• TASK STATEMENT: For every line in the data below that contains "index", copy the line.

---+---

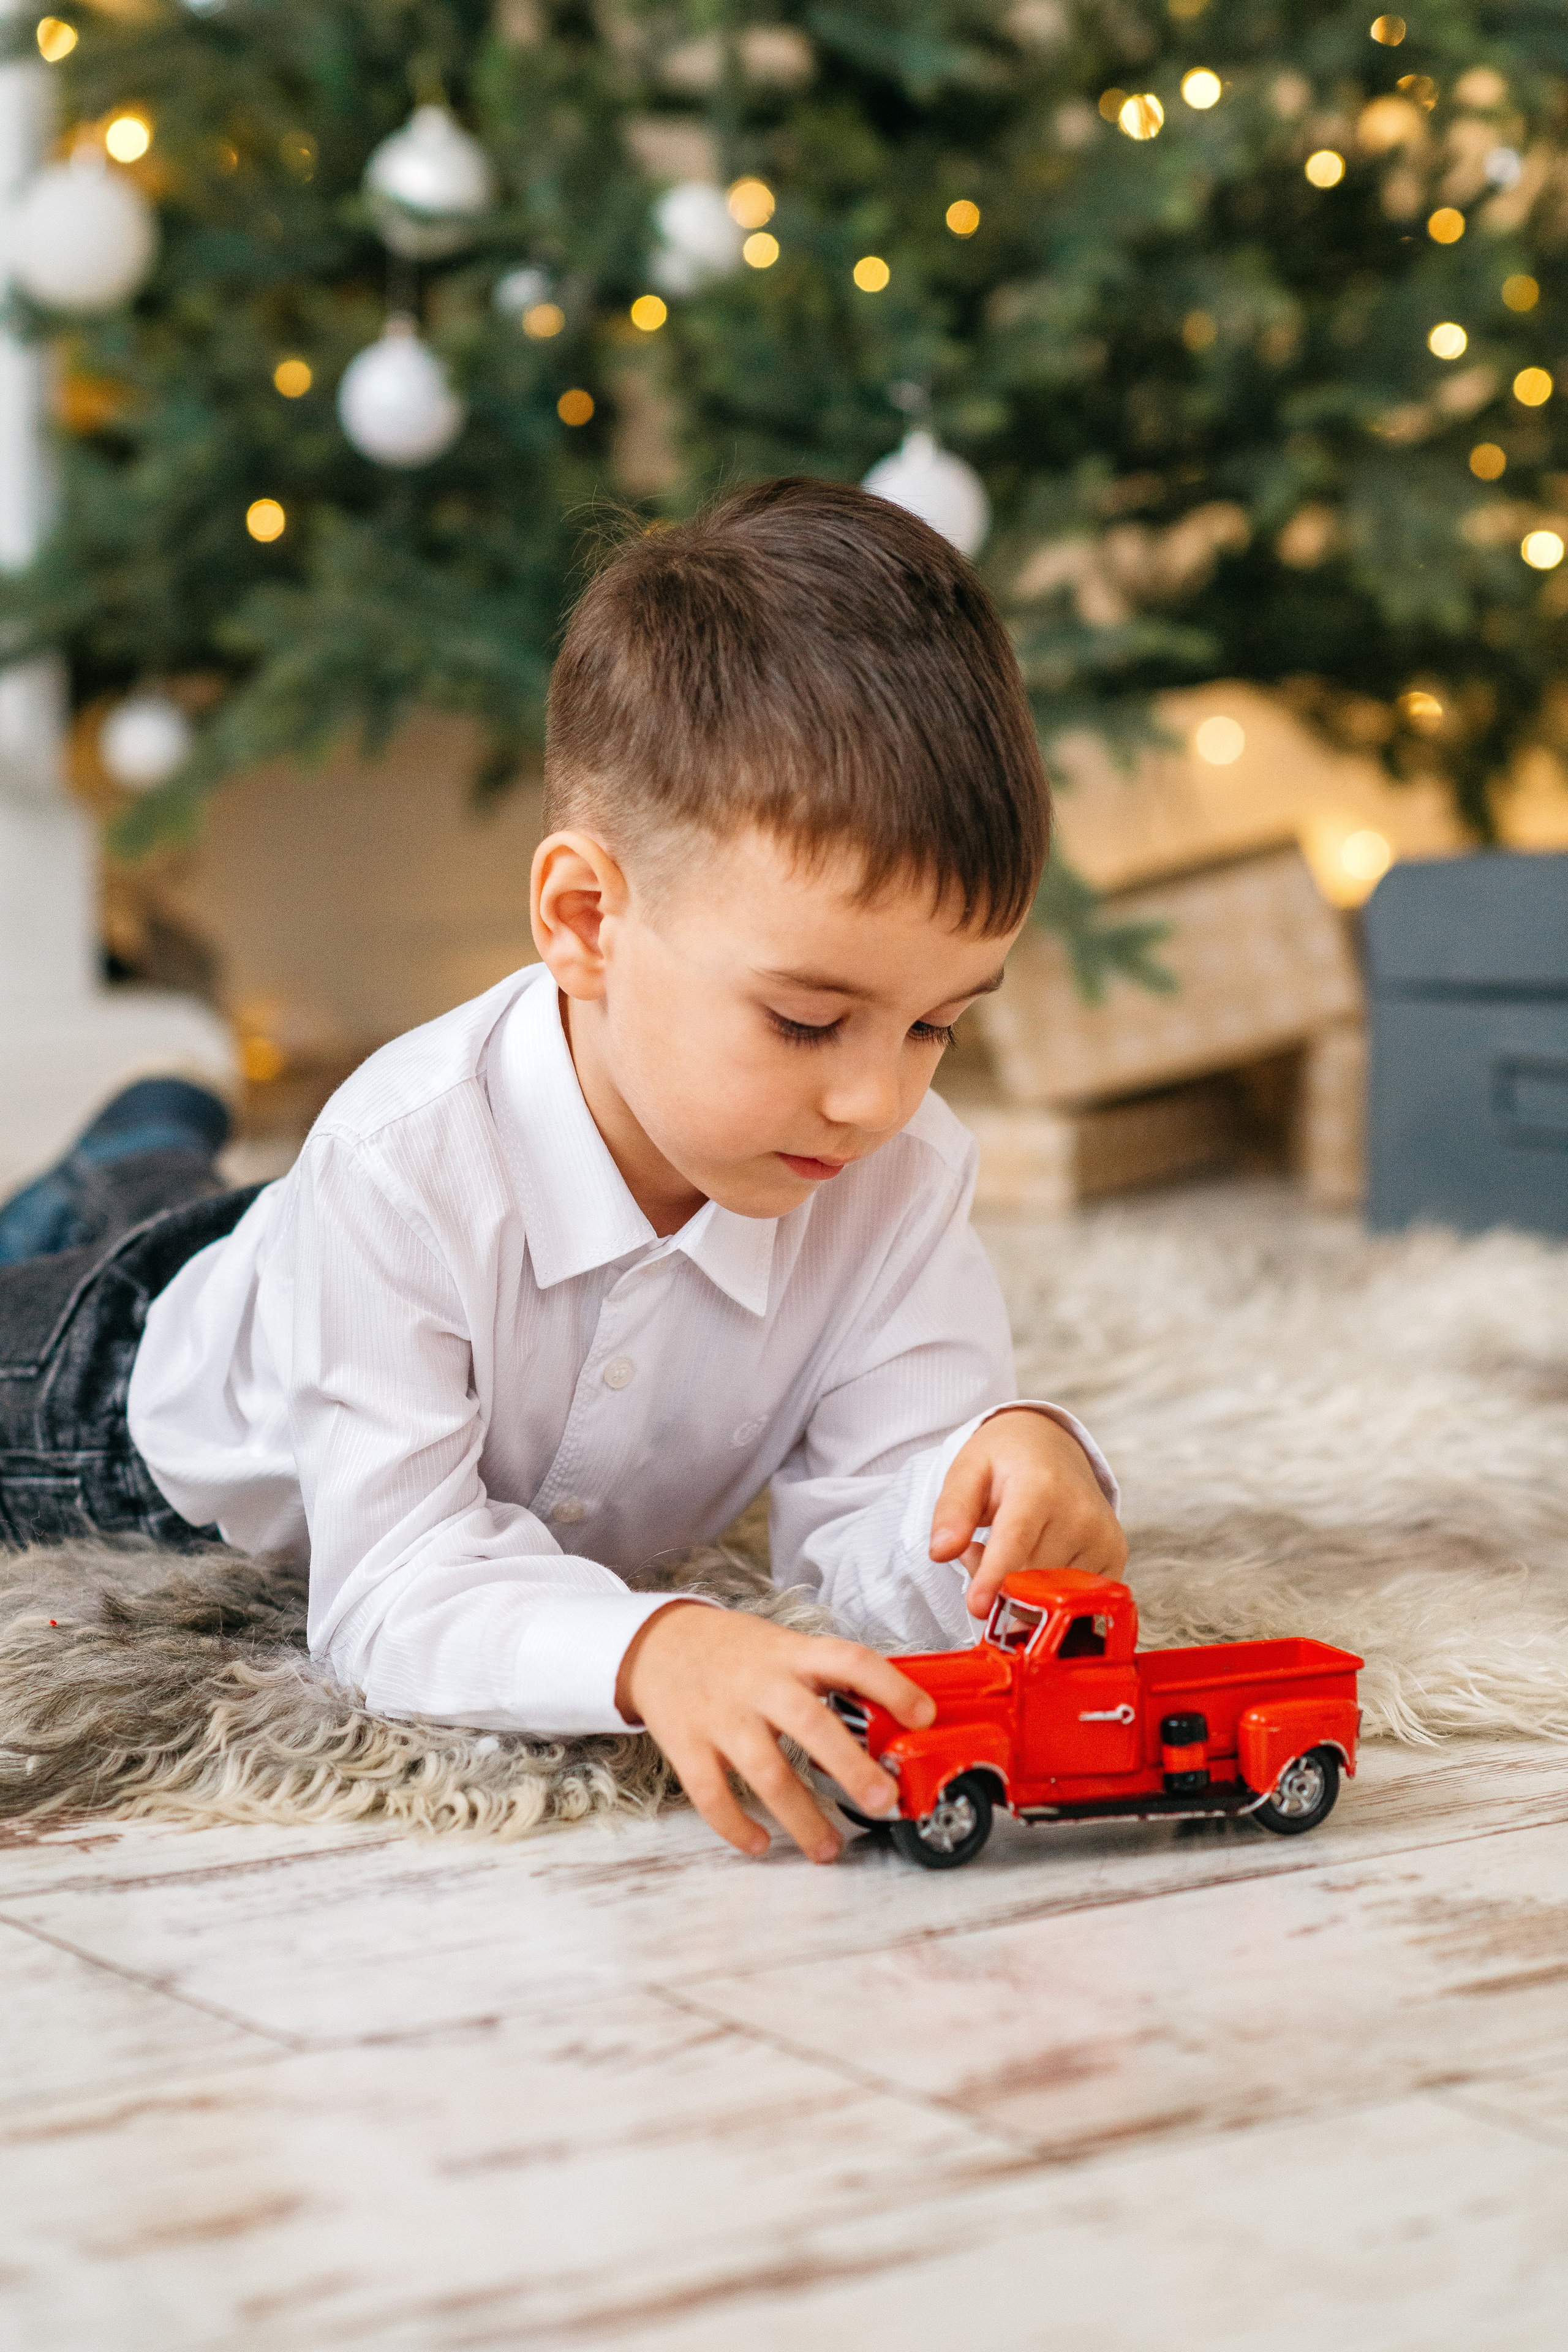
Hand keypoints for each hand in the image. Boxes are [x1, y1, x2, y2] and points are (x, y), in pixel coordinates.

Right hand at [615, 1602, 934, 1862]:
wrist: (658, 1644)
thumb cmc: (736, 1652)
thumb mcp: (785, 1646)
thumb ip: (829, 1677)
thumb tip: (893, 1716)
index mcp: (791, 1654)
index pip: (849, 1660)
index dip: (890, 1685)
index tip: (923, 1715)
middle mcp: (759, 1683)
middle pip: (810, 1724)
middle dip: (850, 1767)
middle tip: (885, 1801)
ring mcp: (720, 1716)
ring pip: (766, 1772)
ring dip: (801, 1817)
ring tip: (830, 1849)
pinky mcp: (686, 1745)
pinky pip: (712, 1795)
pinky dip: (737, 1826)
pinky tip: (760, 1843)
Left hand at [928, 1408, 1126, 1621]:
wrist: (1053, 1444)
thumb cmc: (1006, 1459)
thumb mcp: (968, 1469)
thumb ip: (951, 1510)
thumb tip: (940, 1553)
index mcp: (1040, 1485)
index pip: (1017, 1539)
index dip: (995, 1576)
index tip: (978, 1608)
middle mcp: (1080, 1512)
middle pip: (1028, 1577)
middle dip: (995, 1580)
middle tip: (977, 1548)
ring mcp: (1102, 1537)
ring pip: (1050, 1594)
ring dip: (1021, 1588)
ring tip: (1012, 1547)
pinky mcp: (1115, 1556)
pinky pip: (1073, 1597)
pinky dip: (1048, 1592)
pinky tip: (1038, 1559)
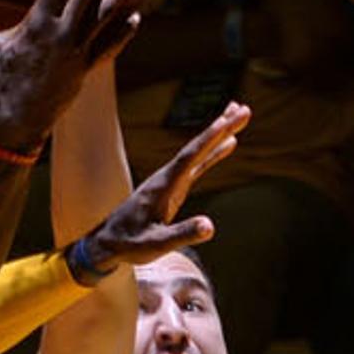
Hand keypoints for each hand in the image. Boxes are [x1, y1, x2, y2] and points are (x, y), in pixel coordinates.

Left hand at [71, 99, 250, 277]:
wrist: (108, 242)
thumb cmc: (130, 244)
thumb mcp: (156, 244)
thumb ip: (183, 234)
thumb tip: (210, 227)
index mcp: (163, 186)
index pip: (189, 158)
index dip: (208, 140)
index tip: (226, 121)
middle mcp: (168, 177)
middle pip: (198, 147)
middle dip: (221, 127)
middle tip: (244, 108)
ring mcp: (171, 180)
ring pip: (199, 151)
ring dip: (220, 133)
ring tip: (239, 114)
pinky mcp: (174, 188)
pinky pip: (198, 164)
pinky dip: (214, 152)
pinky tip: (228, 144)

---+---

• ANSWER SECTION:
index mcp: (791, 1654)
index pip: (849, 1660)
index dip: (890, 1685)
index tip: (923, 1715)
index mcp: (1040, 1485)
index pip: (1017, 1539)
index dip: (995, 1576)
index tip: (978, 1608)
index mcp: (163, 186)
index pip: (189, 158)
index dip: (208, 140)
index tip: (226, 121)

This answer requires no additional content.